Others saw him that morning and labeled him as some crazy man. My eyes had seen something different. I’ve never forgotten him. It was a very short time later that I had the opportunity to be involved in street ministry here in Baton Rouge and also in downtown New Orleans. It’s been over 10 years ago, but the memories of those times are precious. As I have been reflecting over this time in my life recently, one thing that I remember so clearly is that all of life was centered on Jesus, and in a very natural kind of way because we were daily sharing the gospel. There was no need to continually turn the heart back to Jesus, because it dwelt there.
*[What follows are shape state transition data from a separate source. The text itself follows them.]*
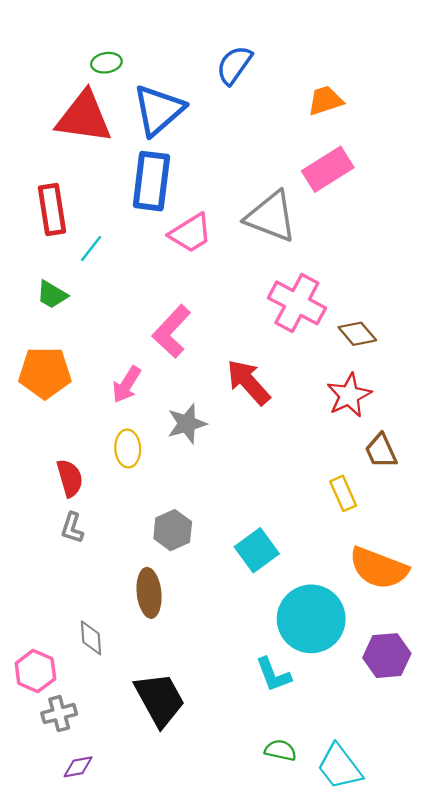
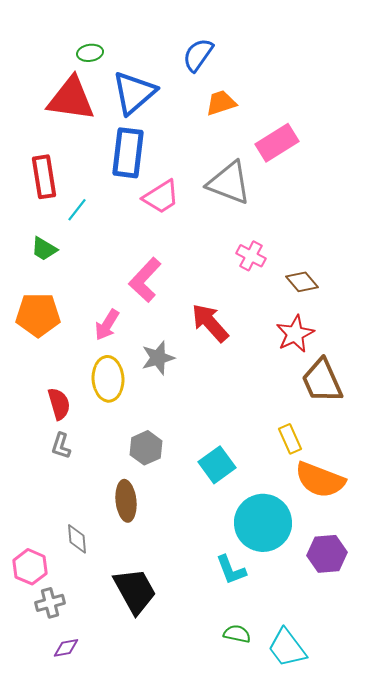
orange trapezoid: (325, 101) -> (221, 103), moved
pink cross: (297, 303) -> (251, 256), size x0.6
yellow ellipse: (128, 449) -> (108, 379), size x1.4
brown trapezoid: (381, 451) -> (322, 381), size x1.5
yellow rectangle: (343, 493) -> (290, 439), moved

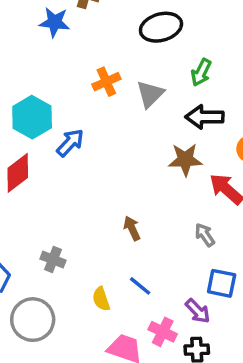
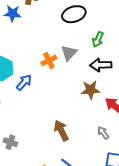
orange cross: (106, 82) -> (49, 60), moved
brown arrow: (132, 228) -> (61, 130), size x1.5
gray cross: (53, 260) -> (10, 142), moved

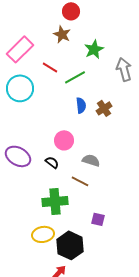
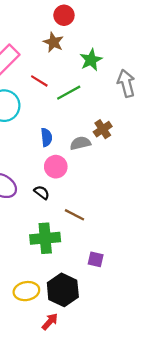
blue semicircle: (81, 105) -> (46, 137), moved
gray semicircle: (91, 160) -> (80, 143), moved, turned -30
yellow ellipse: (43, 234) -> (26, 291), moved

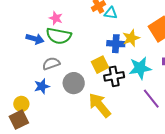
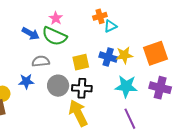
cyan triangle: (111, 13) -> (110, 26), turned -48
yellow square: (100, 65) -> (81, 62), moved
black cross: (114, 76) -> (82, 88), moved

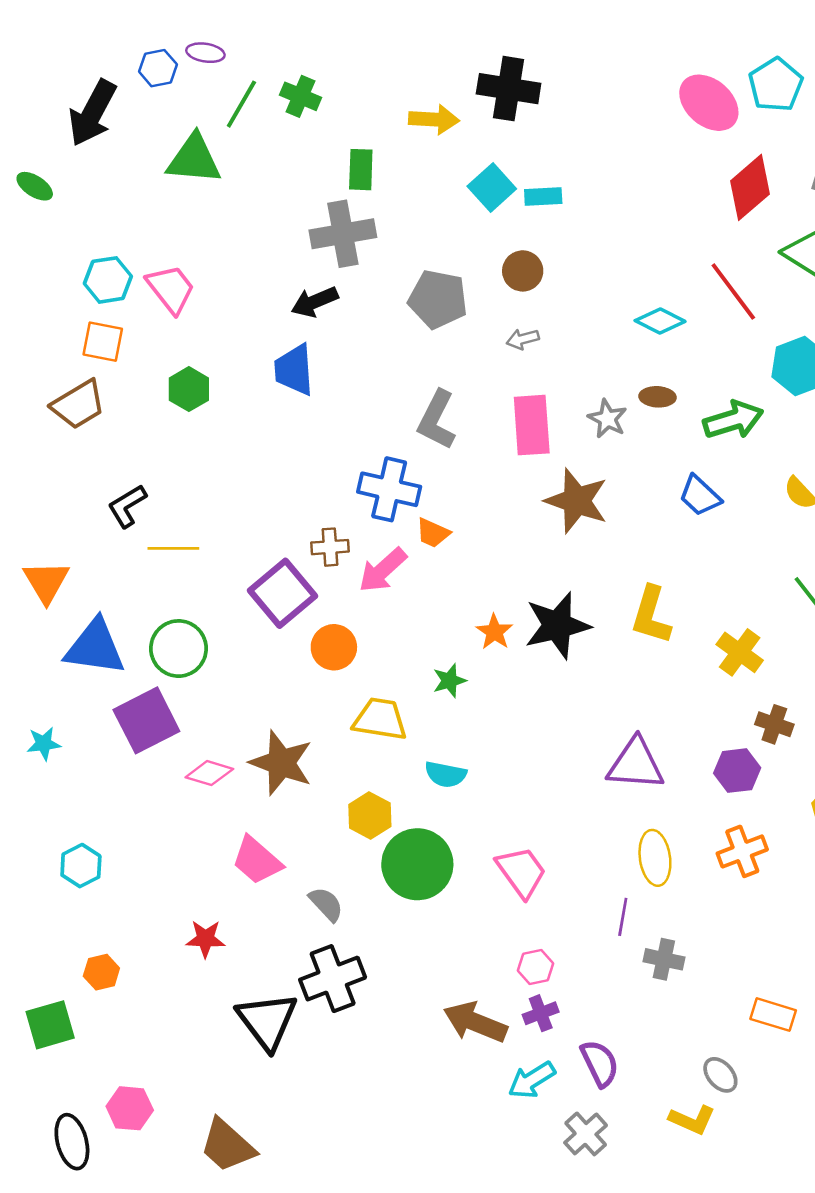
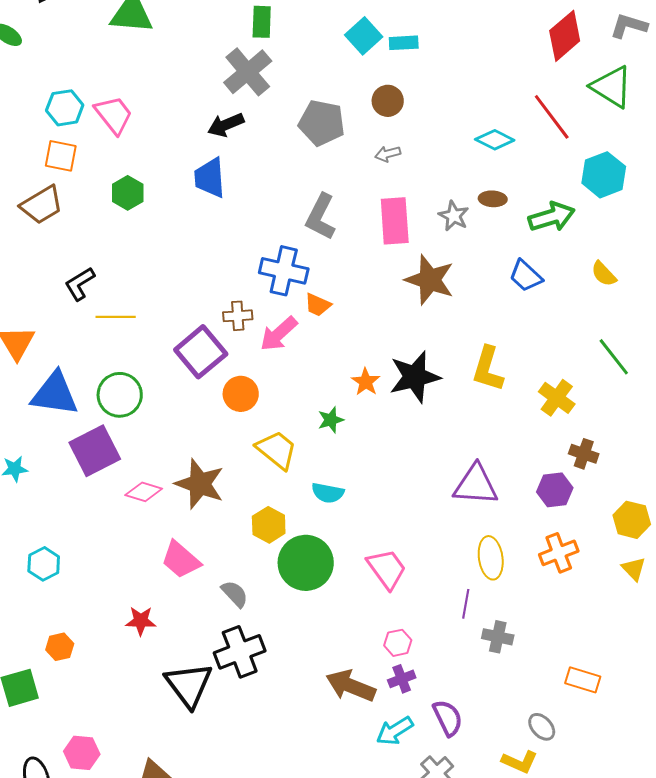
gray cross: (343, 234) -> (248, 72), turned -30
yellow trapezoid: (380, 719) -> (277, 450), turned 30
I love Jesus, and I want my life to be lived before Him in such a way that He is glorified in it. Maybe it’s inherent in my personality type (or maybe just the fallen nature of man) but even such a spiritual desire has led me to selfishness. A spiritual selfishness that is always looking inward in self examination, many times to the exclusion of looking upward and outward. But God has begun to stir my heart concerning these things….and I am looking upward and looking outward and waiting to see what He will do.
Each day I check a national and a local news website to keep up on major world and state events. I’m just about to the point of leaving this practice. News coverage of recent disclosures of inappropriate behavior by some in the political world have left me reeling. Why is it necessary that there be all the racy headlines and pictures of a man who has been humiliated before the world? I hear the people in my office making jokes about it, but I have yet to find the humor.
Jeremiah 8:12 says this: “Were they ashamed when they had committed abomination? No! They were not at all ashamed, nor did they know how to blush.”
We are a people that has forgotten how to blush. We glory in our shame. We feed on it and crave more. We find our entertainment in things that are a stench in the nostrils of God.
I do not exclude myself from this number. All of this has brought me face to face with the revelation that I have more of this in me than I want to admit. And I hate it.
May the Lord stir his people to a holy hatred of sin again, and a refusal to be entertained by it. Our time would be much better spent in seeking the face of God that we might be delivered from the flood of evil that is overwhelming our country. God help us all to wake up to the hour we are in.